◆ **ABOUT THIS TASK**:
Please repeat every record exactly, leaving out any pictures.

============

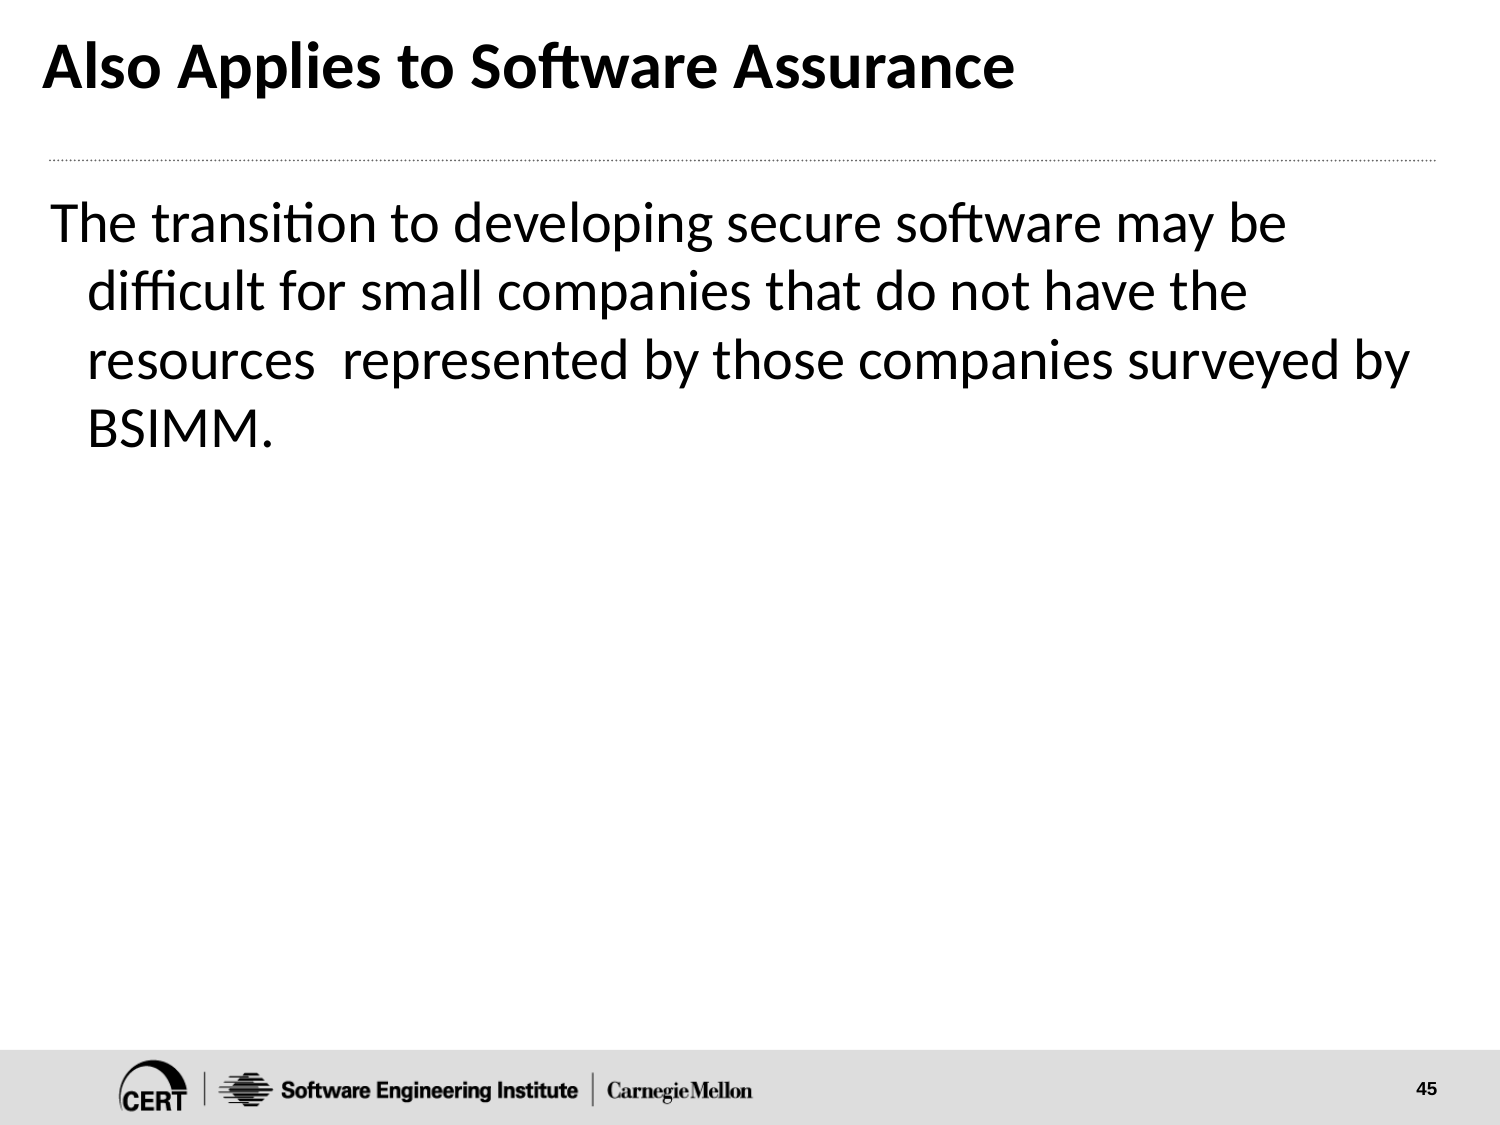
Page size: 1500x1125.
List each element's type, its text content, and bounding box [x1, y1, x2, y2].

title Also Applies to Software Assurance [42, 37, 1434, 155]
picture [102, 1056, 765, 1117]
list The transition to developing secure software may be difficult for small companies that do not have the resources represented by those companies surveyed by BSIMM. [49, 187, 1438, 1001]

============

◆ **RESPONSE TO THIS EXERCISE**:
Page size: 1500x1125.
List each element's type, its text content, and bounding box [x1, y1, x2, y2].

title Also Applies to Software Assurance [42, 37, 1434, 155]
picture [102, 1056, 765, 1117]
list The transition to developing secure software may be difficult for small companies that do not have the resources represented by those companies surveyed by BSIMM. [49, 187, 1438, 1001]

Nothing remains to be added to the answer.